Learning Ving Tsun Kuen

When beginning your training in VTK, let go of the need to remember.

You will be going over the material so many times that you eventually will not be able to forget it! Relax. What is important is that you are developing your understanding of the ideas.

Listen, think, practice, and ask questions if you are unclear about anything.

Don’t worry if you don’t remember much to train at home. If you just train the stance and basic punching in your own time in the early stages it is best. Keep it simple.

The more you train the movements at home in the early stages of training, the more you are programming errors in which are harder to fix. As you move through the material you will get better at adapting your moves to be consistent with your current understanding. As your understanding develops it makes sense to train more in your own time, and you will see the value in this.

Class time is better spent on two person training.. though we do need to keep an eye on how it is all progressing.

We learn to let the learning flow. VTK is all about learning to flow with changes.

The forms are not so much for energy, timing, or even technique. Their main function is to program ideas into the neuromuscular system. Ideas. These ideas are then expressed as required, in a problem-solving-on-the-fly kind of way, creatively in chi sau, practical applications, and of course in any fighting you may get involved in.

We learn to do this problem solving in chi sau, and in practical applications training.. by allowing this process to happen as and of itself. We learn to get out of our own way and let it happen, what athletes call being in the zone. No thinking, just action.

The primitive parts of the brain that play with these ideas learn very slowly, hence the slow section in the SLT and the endless repetition of all the forms.. but it moves like lightning, and acts quicker than we can think. It is similar to the brain of a snake. Our higher brain modifies the movements to suit the situation, but the movements we have programmed in during our forms training will begin before any thought has occurred.

Real fighting will speed up the learning process in some ways, but may well shorten your life &/or lower your quality of life. It can also cause you to pay more attention to being aggressive in the training, rather than working on all the finer details which could take you to a higher level. This is an example of mixing training with fighting, which is always to the detriment of both.

Training without fighting will get you there.. it will just take longer. Note that I am not talking about sparring here, or competition bouts, but real life or death fights where your VT is put on the anvil. This kind of fighting takes it’s toll, no two ways about it. Getting involved in this kind of fighting is a personal choice, unless the decision is made for you, in which case you’d better get in and get it done, or get out of there quick.

For many Ving Tsun practitioners, the training is the goal. The fight may never even happen. Without ever getting involved in fighting, these students are formidable fighters anyway. Sometimes when such students do find themselves in a situation where they have to defend themselves, they are shocked at how well their Ving Tsun has worked. Some even stop training because of the mess they made of their opponent’s face. Some people worry about whether their training will work in a fight.. maybe they’be be better concerned whether it will work too well! VTK training works.

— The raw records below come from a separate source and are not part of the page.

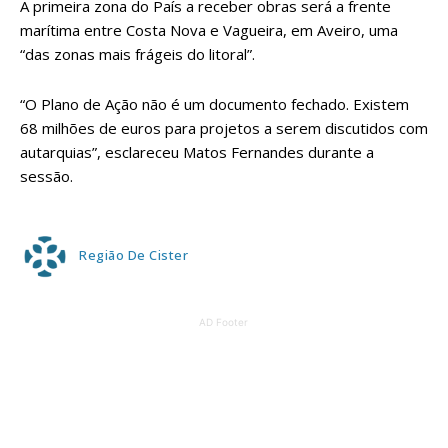
A primeira zona do País a receber obras será a frente
marítima entre Costa Nova e Vagueira, em Aveiro, uma
“das zonas mais frágeis do litoral”.
“O Plano de Ação não é um documento fechado. Existem
68 milhões de euros para projetos a serem discutidos com
autarquias”, esclareceu Matos Fernandes durante a
sessão.
Região De Cister
AD Footer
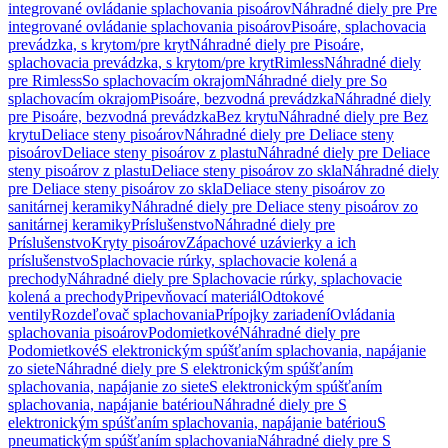
integrované ovládanie splachovania pisoárov
Náhradné diely pre Pre
integrované ovládanie splachovania pisoárov
Pisoáre, splachovacia
prevádzka, s krytom/pre kryt
Náhradné diely pre Pisoáre,
splachovacia prevádzka, s krytom/pre kryt
Rimless
Náhradné diely
pre Rimless
So splachovacím okrajom
Náhradné diely pre So
splachovacím okrajom
Pisoáre, bezvodná prevádzka
Náhradné diely
pre Pisoáre, bezvodná prevádzka
Bez krytu
Náhradné diely pre Bez
krytu
Deliace steny pisoárov
Náhradné diely pre Deliace steny
pisoárov
Deliace steny pisoárov z plastu
Náhradné diely pre Deliace
steny pisoárov z plastu
Deliace steny pisoárov zo skla
Náhradné diely
pre Deliace steny pisoárov zo skla
Deliace steny pisoárov zo
sanitárnej keramiky
Náhradné diely pre Deliace steny pisoárov zo
sanitárnej keramiky
Príslušenstvo
Náhradné diely pre
Príslušenstvo
Kryty pisoárov
Zápachové uzávierky a ich
príslušenstvo
Splachovacie rúrky, splachovacie kolená a
prechody
Náhradné diely pre Splachovacie rúrky, splachovacie
kolená a prechody
Pripevňovací materiál
Odtokové
ventily
Rozdeľovač splachovania
Prípojky zariadení
Ovládania
splachovania pisoárov
Podomietkové
Náhradné diely pre
Podomietkové
S elektronickým spúšťaním splachovania, napájanie
zo siete
Náhradné diely pre S elektronickým spúšťaním
splachovania, napájanie zo siete
S elektronickým spúšťaním
splachovania, napájanie batériou
Náhradné diely pre S
elektronickým spúšťaním splachovania, napájanie batériou
S
pneumatickým spúšťaním splachovania
Náhradné diely pre S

We train to fight, and train to fight to win, but whether one has had a few fights or not in the past won’t make a great deal of difference in the long run, after the years of sweat and hard work in the training ground.

Another consideration when learning Ving Tsun is to let go of the use of strength. Strength is a good thing, and if you are strong it will only help you in fighting. Some of the Ving Tsun training will help you develop strength. The thing is, you are most likely accustomed to using strength. Training and fighting with Ving Tsun involves using strength and softness. We eliminate the use of strength in the early stages of training so that we can develop the use and understanding of softness. Later on we can and will use both. Though we usually discuss strength in terms of structural strength, we also teach students to use their strengths to their advantage. When we completely eliminate the use of strength from the training, strong students miss out on using something which can give them a fighting advantage, and everyone misses out on practicing their actions on a strong and non-compliant opponent.

Compliancy is necessary to a degree when learning a skill, so that the student can get a handle on what is being asked of them, but at some point the actions must be practiced against a non-compliant partner, otherwise attacks and defences that won’t work in the fight may continue to be practiced within the school, to the detriment of all. Test everything! Whatever doesn’t pass the test needs to be modified or rejected. This is the process that is VTK.

I strongly suggest that anyone interested in learning VTK, and especially teaching it, study biomechanics as pertains to Ving Tsun. Biomechanics is the study of movement of the human body. This supplementary learning will assist greatly with understanding what the system is asking of us and how to get our bodies to move accordingly. It will help you to think about the movements and discuss them, and be able to teach more effectively.

VTK will work for anyone.. if you put the work in, and listen, think, practice, and understand.